Peace Imagined

Peace Imagined

Oct 27, 2024 - 5:00 pm

Peace Imagined

String Quartet no. 2 (1934)
Sándor Kuti (b. Budapest, 1908 – d. 1945, German concentration camp) 
US Premiere

Sonata for Flute and Piano (1927)
Erwin Schulhoff (b. Prague, 1894 - d. Wülzburg concentration camp)

Shema (1994)
Simon Sargon (b. Mumbai, India, 1938 – d. Chevy Chase, MD)
A setting of five texts by poet Primo Levi

 Conversation with Composer Milad Yousufi  (b. Afghanistan, 1995)

I cried
(2021)
Milad Yousufi 

Imaginary Peace (2018)
Milad Yousufi 

Visions of peace have helped sustain people in the darkest of times, and inspired bold ideas and actions to create a better world. Two works by Afghani-born composer Milad Yousufi reflect his dream of making a difference to the rich culture of his troubled homeland. His Imaginary Peace is a message of hope amid a world of conflict. His I cried portrays the longing for home of a refugee wandering to an unknown destination with the hope of finding peace, love and generosity along the journey.
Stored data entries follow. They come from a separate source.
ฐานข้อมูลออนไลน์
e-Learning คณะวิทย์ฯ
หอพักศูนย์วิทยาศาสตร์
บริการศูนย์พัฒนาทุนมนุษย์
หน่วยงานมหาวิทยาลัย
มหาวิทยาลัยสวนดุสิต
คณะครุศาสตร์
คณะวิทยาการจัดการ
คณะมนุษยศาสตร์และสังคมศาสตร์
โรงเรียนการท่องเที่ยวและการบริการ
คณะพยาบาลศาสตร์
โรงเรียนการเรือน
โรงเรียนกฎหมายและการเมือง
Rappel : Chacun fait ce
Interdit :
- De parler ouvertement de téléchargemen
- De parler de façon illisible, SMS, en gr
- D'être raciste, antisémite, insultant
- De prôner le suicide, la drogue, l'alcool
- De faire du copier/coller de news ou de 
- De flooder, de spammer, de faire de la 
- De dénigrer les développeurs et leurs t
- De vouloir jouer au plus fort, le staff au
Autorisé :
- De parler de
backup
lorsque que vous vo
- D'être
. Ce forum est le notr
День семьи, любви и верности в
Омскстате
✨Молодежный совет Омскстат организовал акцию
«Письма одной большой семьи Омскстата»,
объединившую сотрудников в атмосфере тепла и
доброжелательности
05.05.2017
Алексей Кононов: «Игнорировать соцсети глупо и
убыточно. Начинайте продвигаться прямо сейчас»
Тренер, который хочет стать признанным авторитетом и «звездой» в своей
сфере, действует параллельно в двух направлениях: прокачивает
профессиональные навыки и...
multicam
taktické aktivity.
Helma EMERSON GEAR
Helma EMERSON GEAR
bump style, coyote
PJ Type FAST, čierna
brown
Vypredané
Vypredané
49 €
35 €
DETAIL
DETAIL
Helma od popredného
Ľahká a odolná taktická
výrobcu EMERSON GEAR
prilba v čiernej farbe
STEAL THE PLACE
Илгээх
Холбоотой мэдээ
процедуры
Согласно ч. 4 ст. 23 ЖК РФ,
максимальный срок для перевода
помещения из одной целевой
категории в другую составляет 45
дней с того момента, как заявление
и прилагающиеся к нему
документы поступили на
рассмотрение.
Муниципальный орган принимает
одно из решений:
Erwin Schulhoff was a daring innovator whose eclectic embrace of modern styles and influences made him a compelling musical presence in the years between the world wars.

Sándor Kuti’s youthful promise led Georg Solti to write of him, years later: “I am convinced that had he lived, he would have become one of Hungary's greatest composers.” Schulhoff and Kuti met their ends in Nazi camps. Their music challenges us to imagine what they, and so many others, might have created in longer lives and in a normal world.

Simon Sargon’s Shema is a musical setting of Primo Levi’s haunting literary witness to the Holocaust, with its searing depiction of the struggle to preserve a human identity in the face of overwhelming forces bent on destroying it.